In Infamy…

The USS Alabama –– BB-60, USS Alabama Battleship Memorial Park, Mobile, Alabama

Christened on February 16, 1942, just over two months after the Japanese attack on Pearl Harbor, the USS Alabama was finally commissioned on August 16 of the same year. After sea trials, she spent a brief six months with the British Home Fleet in the North Atlantic. But her true destiny was to do battle, time and again on the Pacific, in retalliation for the lives lost and mayhem inflicted on this fateful day –– December 7th, 1941. Over the next three years, she would well avenge this travesty on a US Naval fleet at rest on a tranquil Sunday morning in one of the most beautiful places on Earth – The Hawaiian Islands. She made many significant contributions in naval conflict with the Japanese –– from seabattles to shelling the Japanese home Islands where she inflicted heavy damage on Japan’s industrial complex. She served in support of the surrender and occupation force of the Japanese homeland and participated in coastal patrols for months after the surrender.

The Alabama, or as she was known by her own personnel, the “Mighty A,” sailed some 218,000 miles and earned nine battle stars during her three plus years in the North Atlantic and Pacific Theaters. She was finally decomissioned on January 9, 1947. In the spring of 1962, the U.S. Navy announced plans to scrap the famed vessel. Citizens of Alabama responded by asking for and receiving permission to berth BB-60 in Mobile Bay as a permanent home to honor and remember all Alabamians who had died in defense of the United States. 

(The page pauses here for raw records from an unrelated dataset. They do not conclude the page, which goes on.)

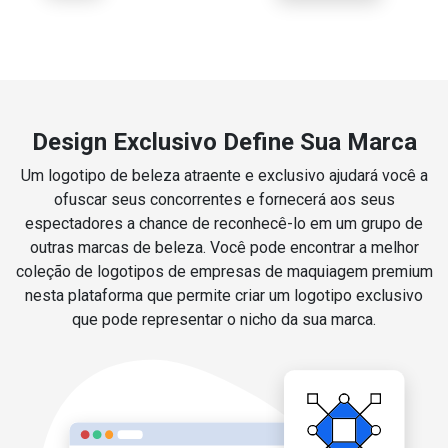
Design Exclusivo Define Sua Marca
Um logotipo de beleza atraente e exclusivo ajudará você a
ofuscar seus concorrentes e fornecerá aos seus
espectadores a chance de reconhecê-lo em um grupo de
outras marcas de beleza. Você pode encontrar a melhor
coleção de logotipos de empresas de maquiagem premium
nesta plataforma que permite criar um logotipo exclusivo
que pode representar o nicho da sua marca.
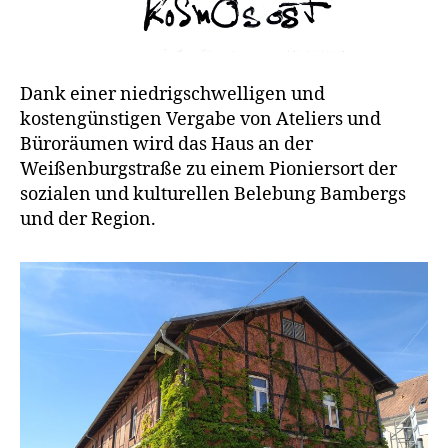
Dank einer niedrigschwelligen und
kostengünstigen Vergabe von Ateliers und
Büroräumen wird das Haus an der
Weißenburgstraße zu einem Pioniersort der
sozialen und kulturellen Belebung Bambergs
und der Region.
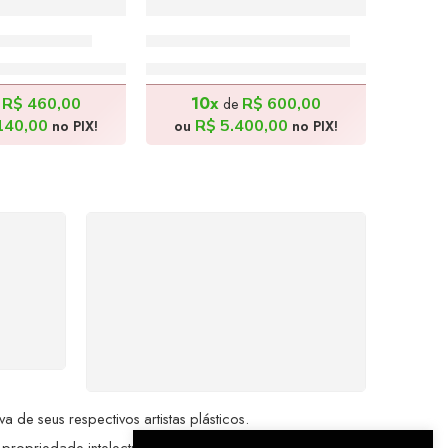
 130x100cm
Bela Dama – 130x100cm
.600,00
R$
6.000,00
10x
R$
460,00
R$
600,00
e
de
140,00
R$
5.400,00
no PIX!
ou
no PIX!
%
COMPRE COM
SEGURANÇA
seu
Seus dados pessoais
me a
protegidos por criptografia
dor.
avançada, garantindo máxima
privacidade.
de seus respectivos artistas plásticos.
 propriedade intelectual da Brazil Artes.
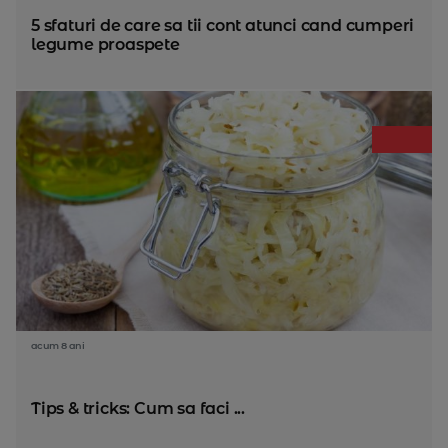
5 sfaturi de care sa tii cont atunci cand cumperi
legume proaspete
acum 8 ani
Tips & tricks: Cum sa faci ...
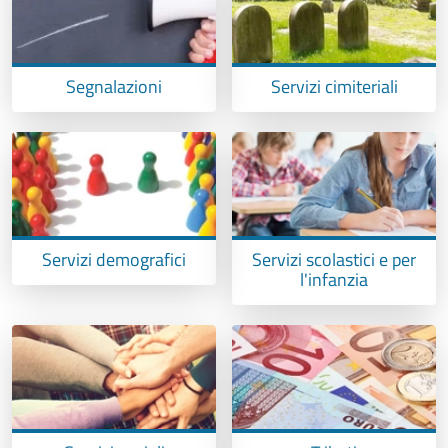
Segnalazioni
Servizi cimiteriali
Servizi demografici
Servizi scolastici e per
l'infanzia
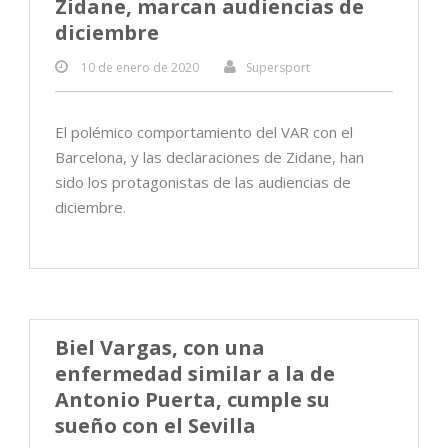
Zidane, marcan audiencias de
diciembre
10 de enero de 2020
Supersport
El polémico comportamiento del VAR con el
Barcelona, y las declaraciones de Zidane, han
sido los protagonistas de las audiencias de
diciembre.
Biel Vargas, con una
enfermedad similar a la de
Antonio Puerta, cumple su
sueño con el Sevilla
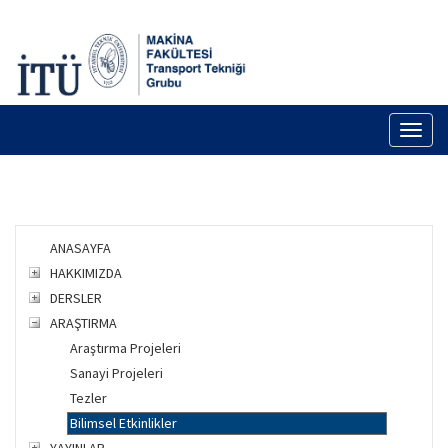
Toggl
naviga
ANASAYFA
HAKKIMIZDA
DERSLER
ARAŞTIRMA
Araştırma Projeleri
Sanayi Projeleri
Tezler
Bilimsel Etkinlikler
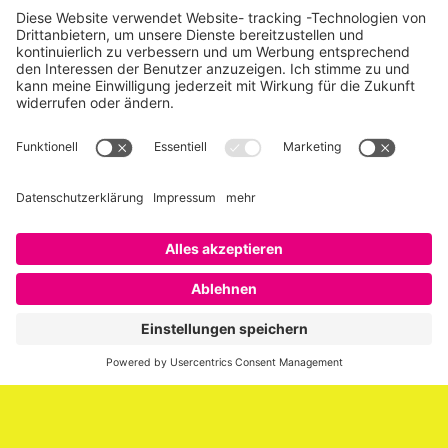
Über SAATKORN
SAATKORN ist der Blog von Gero Hesse. Seit 2009 schreibt
er über die Themen Employer Branding,
Personalmarketing, Recruiting, New Work und Social
Media.
Impressum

The image wev’e shared today, December 7th, 2020 – was captured in the summer of 2013 at the USS Alabama Battleship Memorial Park, Mobile, Alabama. It is with great honor that we publish this piece with just a bit of remembrance, respect and gratitude to those brave sailors who died that December morning, and as well, to the 3000 men and women who worked in round the clock shifts for thirty months to bring this 35,000 ton behemoth to life, in defence of a great nation, at a time in history when more turmoil and uncertainty than ever before, or since, had laid itself upon our world.